EXERCISE DETAILS:
Render the records as a numbered list, from the start through the line containing "list Что Вы", and omit blank lines. Leave the pictures out of your answer.

[Region and label listings]
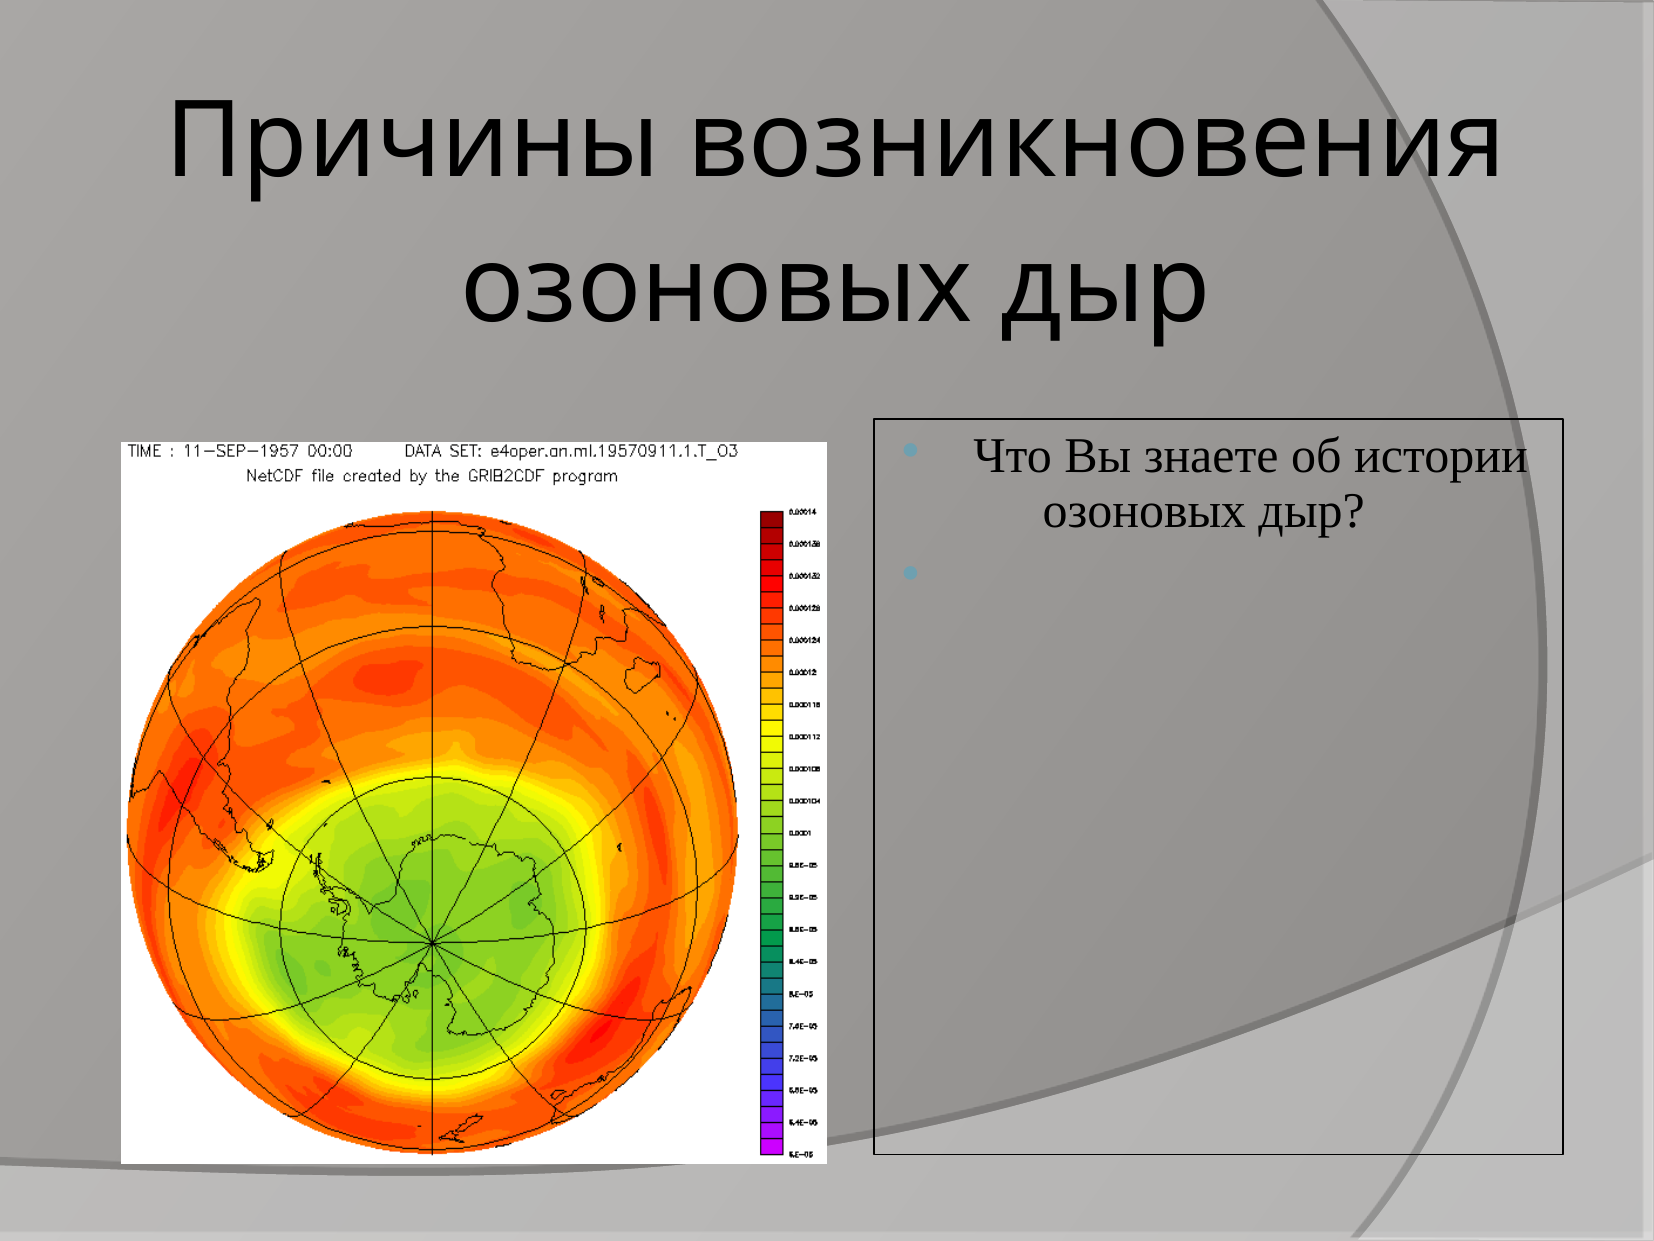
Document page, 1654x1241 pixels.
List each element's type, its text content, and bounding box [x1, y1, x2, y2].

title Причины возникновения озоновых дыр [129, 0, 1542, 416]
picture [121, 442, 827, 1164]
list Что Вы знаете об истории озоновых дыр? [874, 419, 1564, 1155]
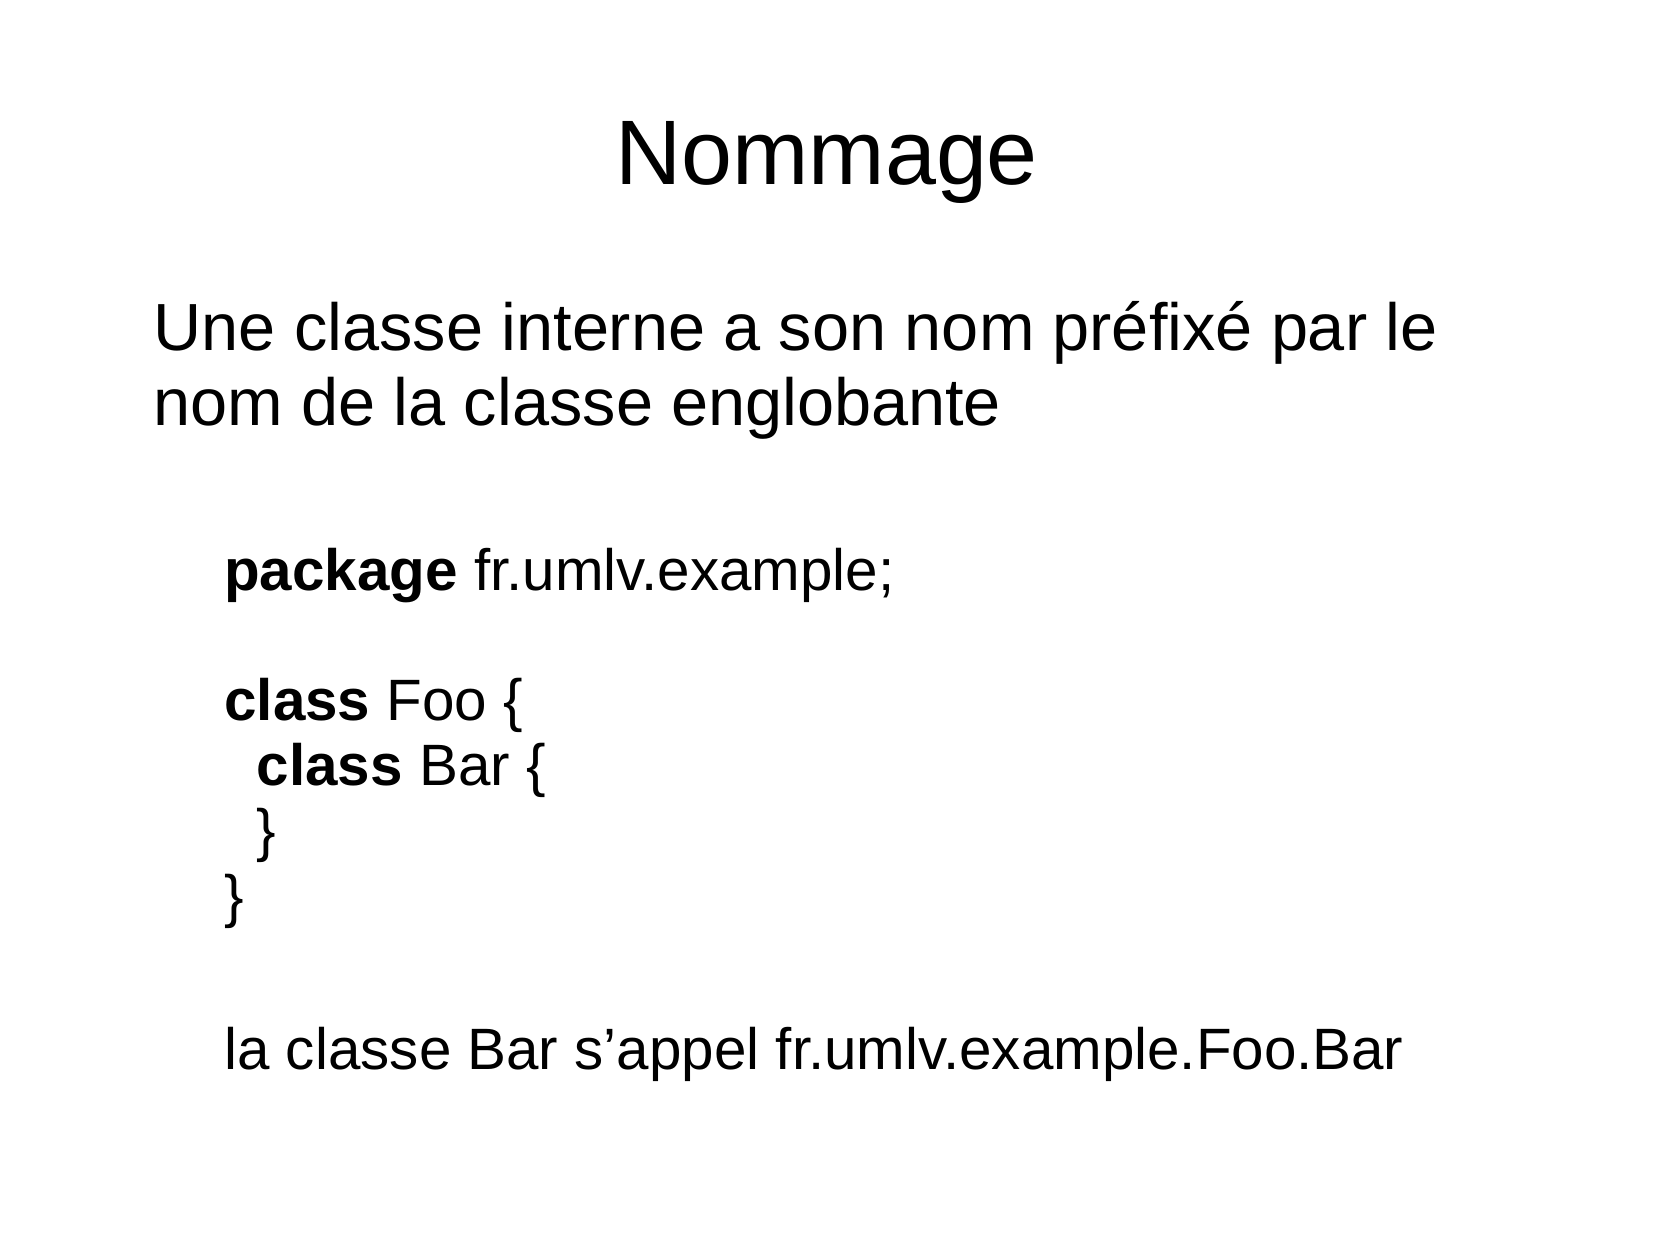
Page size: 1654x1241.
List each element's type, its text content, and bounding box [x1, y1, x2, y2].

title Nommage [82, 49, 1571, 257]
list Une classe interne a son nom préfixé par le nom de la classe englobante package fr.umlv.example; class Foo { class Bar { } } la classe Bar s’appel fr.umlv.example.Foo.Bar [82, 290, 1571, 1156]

EXERCISE RESULT:
1. Document page, 1654x1241 pixels.
2. List each element's type, its text content, and bounding box [x1, y1, x2, y2].
3. title Причины возникновения озоновых дыр [129, 0, 1542, 416]
4. picture [121, 442, 827, 1164]
5. list Что Вы знаете об истории озоновых дыр? [874, 419, 1564, 1155]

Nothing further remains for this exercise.